Of course, since this is like Ultimate Patriarchy, Telemachus is also in a sticky position. He wants to toss all the suitors out on their collective ears, and feels he won’t get any respect unless he does, but he’s just a teenager, not a hero, and since he’s a smart lad (he’s Odysseus’s own son, he’s got smart and plenty to spare) he knows he won’t manage it.

This tension is basically what the novel’s about – that space where the family left at home try and maintain their lives in the face of bullying on one hand and abandonment on the other.
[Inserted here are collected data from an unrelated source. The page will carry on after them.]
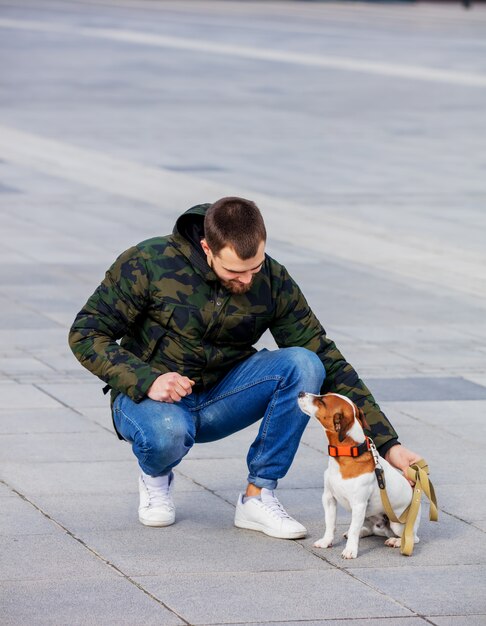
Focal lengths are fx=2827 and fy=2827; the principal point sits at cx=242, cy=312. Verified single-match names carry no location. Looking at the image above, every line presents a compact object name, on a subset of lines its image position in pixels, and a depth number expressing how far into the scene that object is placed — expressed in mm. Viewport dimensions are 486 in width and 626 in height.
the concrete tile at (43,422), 13043
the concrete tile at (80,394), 14124
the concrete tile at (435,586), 8895
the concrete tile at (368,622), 8534
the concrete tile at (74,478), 11279
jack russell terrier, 9592
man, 10045
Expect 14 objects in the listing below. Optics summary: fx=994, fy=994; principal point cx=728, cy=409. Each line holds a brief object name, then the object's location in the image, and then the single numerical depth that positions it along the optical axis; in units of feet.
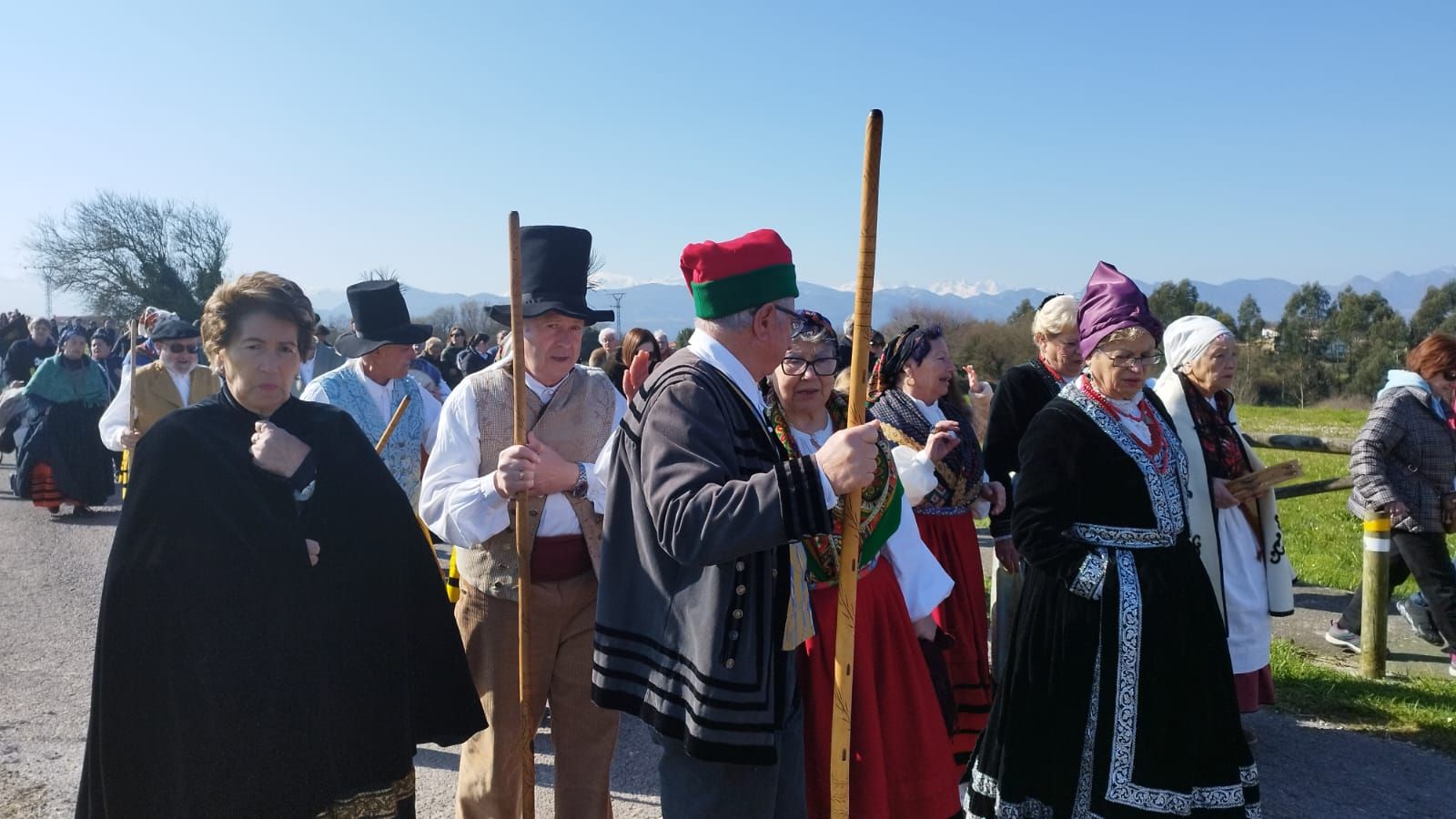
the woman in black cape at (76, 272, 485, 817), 7.95
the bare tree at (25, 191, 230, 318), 124.67
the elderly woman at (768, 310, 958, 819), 8.78
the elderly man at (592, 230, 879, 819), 6.78
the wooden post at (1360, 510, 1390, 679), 18.33
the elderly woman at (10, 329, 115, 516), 34.53
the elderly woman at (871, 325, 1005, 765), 14.02
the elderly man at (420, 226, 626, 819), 10.59
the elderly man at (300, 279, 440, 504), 14.05
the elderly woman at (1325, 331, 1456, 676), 18.33
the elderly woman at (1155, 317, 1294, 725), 14.44
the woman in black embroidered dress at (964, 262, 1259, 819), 10.79
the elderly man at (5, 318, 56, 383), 47.21
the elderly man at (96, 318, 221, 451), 20.25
Of course, just because Odysseus has abandoned them doesn’t mean his actions don’t still affect them; Poseidon, in his grief for his child Polyphemus, goes to the sea strand and the taverns of Ithaka to mutter about his Plan and prepare his revenge.

Because we know that the myth is going to end well – for values of well that include a lot of blood and guts everywhere, and Penelope staying with the man who took ten years to get home from Troy to Ithaka, a distance of about 1,000 miles or three months’ leisurely hike – then we have the liberty, as readers, to focus on Klymene’s coming-of-age story, her relationships with the other Ithakans and the separate peace she forges with one of the suitors’ men, instead of the mythic backdrop. It’s a really good book, and definitely recommended.